Late on Monday, Mr Jose received an email from Milan Dostál, the economic counsellor of the Czech Republic in New Delhi, promising its ambassador would “deal with” the issue. “We will reply to you after we look into the matter internally,” the email says.

“The Mahatma had once said that if he had the power vested with him, he would have brought total prohibition in the country. And this happens when Gandhiji’s 100th birth anniversary is being celebrated all over India”, he said.

His letter says the beer maker had not only used the caricature of also glorified the British colonial rule, against which he had led the non-violent struggle.

He said they released the beer commemorating the Gandhi’s martyrdom day in 2018, and it continued to sell even after the Czech Republic released Gandhi’s stamp on June 26, 2019, on his 150th birth anniversary.

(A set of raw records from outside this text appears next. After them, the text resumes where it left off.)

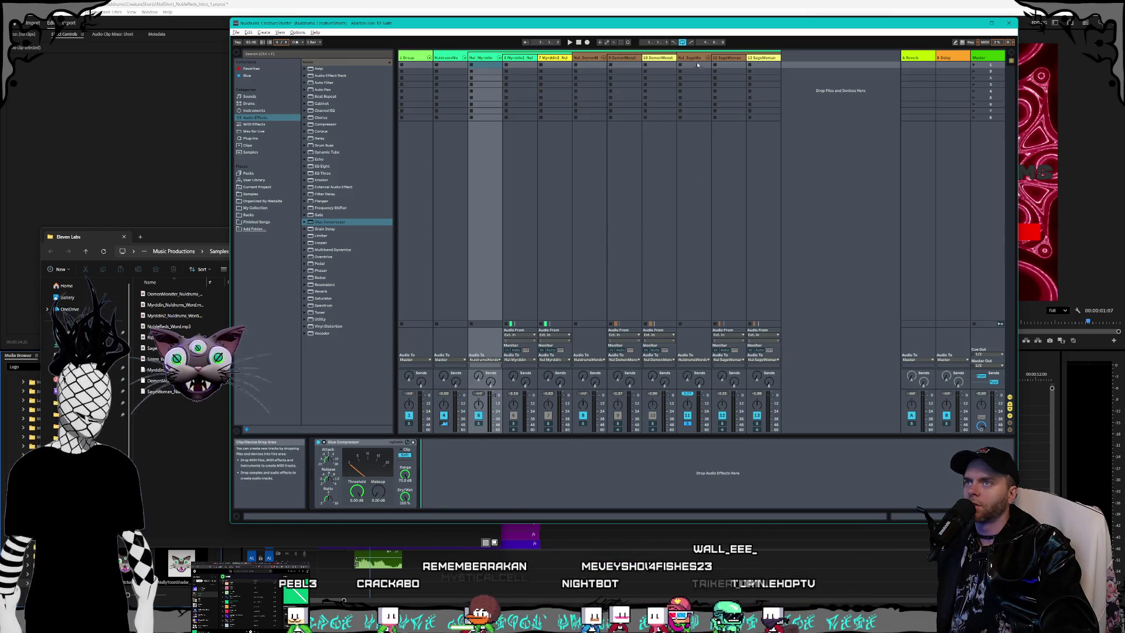
Step: Set track 11's Glue Compressor makeup to 2 dB and return to Arrangement View
left_click(694, 176)
left_click_drag(378, 505, 378, 493)
key("space")
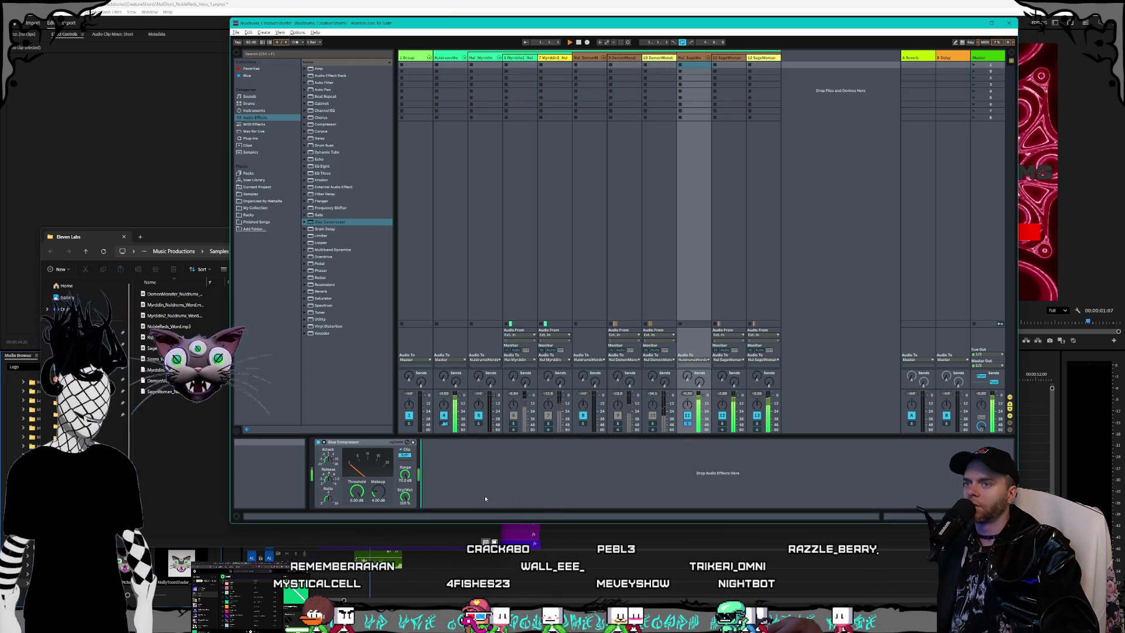
left_click_drag(376, 503, 375, 516)
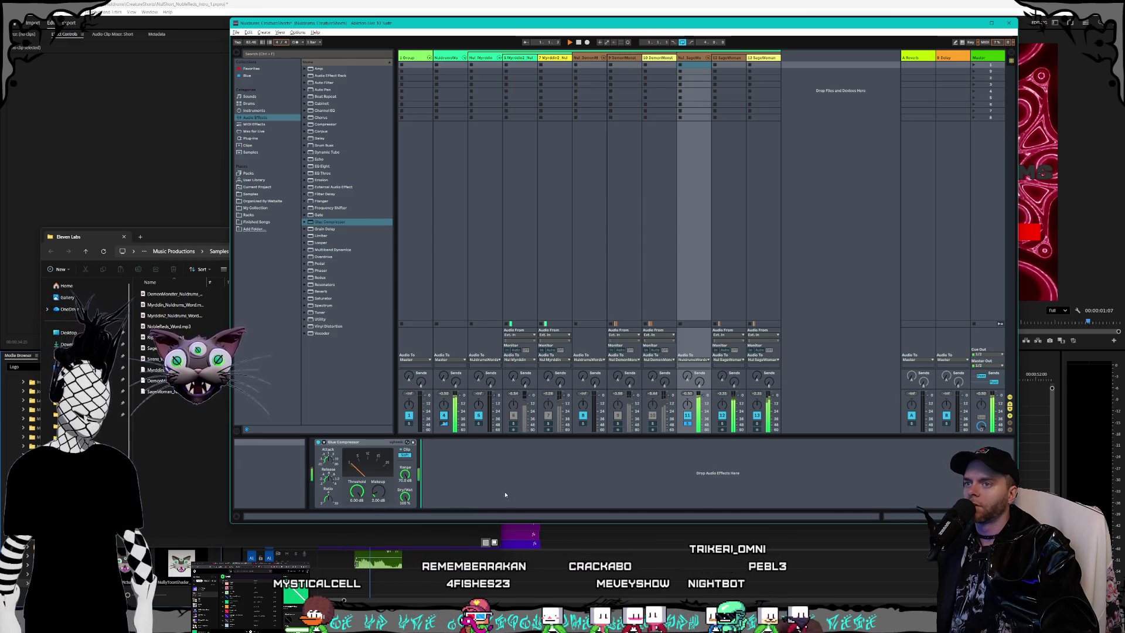
left_click(1011, 59)
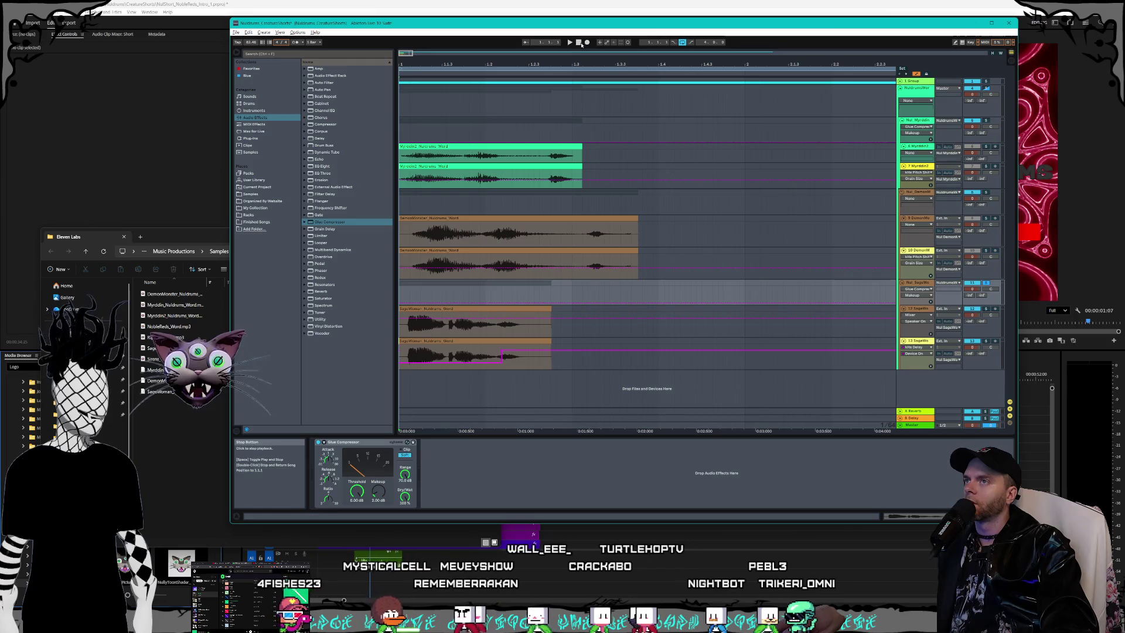
Step: Drag the SageWoman track's low automation step further right and audition the change
left_click(570, 42)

India had earlier this month raised “strong objections” to the cart beer sold in Israel with distorted images of Gandhi to celebrate the Jewish state’s Independence Day in May.

The Israeli brewer, Galilee-based Maka Brewery, stopped production of the beer and apologised after the opposition raised the issue in Rajya Sabha.

He urged Mr Modi to use his good office to withdraw it. Gujarat, where Gandhi was also born, is one of the few states where prohibition is in force.